Previously I talked about the benefits of writing flash fiction; today I’d like to focus on some of the mechanics.
Precision Drafting – focus on the story
Perhaps I should emphasis here that these aren’t rules. The glory, for me at least, of writing fiction, any fiction, is that you say ya boo sucks to rules. These just happen to be the ‘rules’ that work for me. They may be anathema to you.
Let us assume you are aiming to write to a word limit. You have an idea (ok, easier said than done but bear with me, we will talk about that in a moment). How do you start when you know you have only, say, 100 or 300 words and it feels like it is a novel wanting to burst out?
Well for me, the rule one is it is the same as any piece of writing: you just write. It would feel great, wouldn’t it, if you wrote and ended up with 300 words, give or take a few? Wouldn’t it?
The hell it would. Because don’t kid yourself that there isn’t a ton of editing you can and should do and you might well end up with a heck of a lot less, or more after that process. Just write it.
Of course, there is no denying that the amount you exceed the limit, the tougher you’ll have to be in editing but you must give your story its shape.
And that for me is rule two: it’s all about the story. Flash fiction is about story. You have to be sparse with spending words on mood and tone. You certainty do not have the luxury of much descriptive prose that isn’t part of the story, part of what your character is experiencing.
Editing flash isn’t so different to a novel. Most people overwrite somewhat and often say things twice (or more) to make their point. Don’t; take them out. Using a passive voice often extends the word count. Be parsimonious with adjectives, adverbs: sprinkle with salt, don’t cover in cream.

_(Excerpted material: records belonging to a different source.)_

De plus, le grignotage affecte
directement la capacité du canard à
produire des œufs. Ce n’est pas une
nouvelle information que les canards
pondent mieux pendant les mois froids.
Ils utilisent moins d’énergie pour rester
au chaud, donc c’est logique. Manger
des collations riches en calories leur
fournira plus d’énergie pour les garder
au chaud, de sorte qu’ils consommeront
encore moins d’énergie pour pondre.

Example: Alfred needed a cigarette; he left Elise inside the café while he went outside to smoke (16 words). This could say Craving nicotine, Alfred left Elise in the café, going outside to smoke (12 words) How important is mentioning the café here? Or Alfred’s need. If these are not essential then we could have Alfred left Elise, going outside to smoke (7 words). I’m sure with work you can make this shorter still.

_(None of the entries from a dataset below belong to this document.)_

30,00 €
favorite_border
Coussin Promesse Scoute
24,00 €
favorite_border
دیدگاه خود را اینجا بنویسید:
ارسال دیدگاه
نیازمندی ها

For the beginner I heartily recommend prompts. I’m well aware that a lot of people find the most challenging aspect of fiction writing coming up with an idea. Using a prompt can be a godsend. And there are many that apply to flash: using a picture, or a word, title, character, setting or genre. The word limit itself can force out the idea.
Sometimes people fail because they think their ideas trite, not worthy of pursuing. If that is so then try and look at what might be thought of as the subsidiary characteristics of the prompt. If the image is of a sunset, don’t think about the star-crossed lovers leaving each other, but the angel sitting on the clouds watching them. A gushing river might be an adventure, an escape from some awful situation, but equally image the fish who is commuting home up the water shoot every day and welcomes the weekend when he/she can stay in the pool. There are always subversions you can find if you just pause long enough and look.
Some of the prompts I use include:
Sue Vincent’s #writephoto every Thursday (picture prompt, no word limit)
Charli Mills Carrot Ranch also every Thursday (idea prompt, strict 99 words)
Microcosms every Friday (two or three elements e.g. character, setting, genre – no more than 300 words)
Flash Frenzy every Sunday (picture, no more than 360 words)
Blog Battle from Rachael Ritchey on Tuesdays (theme and genre, no more than 1000 words)
Writespiration from Sacha Black on Wednesdays (word count – 52 words – and theme/idea)
Esther Newton’s Monday Motivations (one word, no word limit usually)
There are so many; find your own and surprise yourself.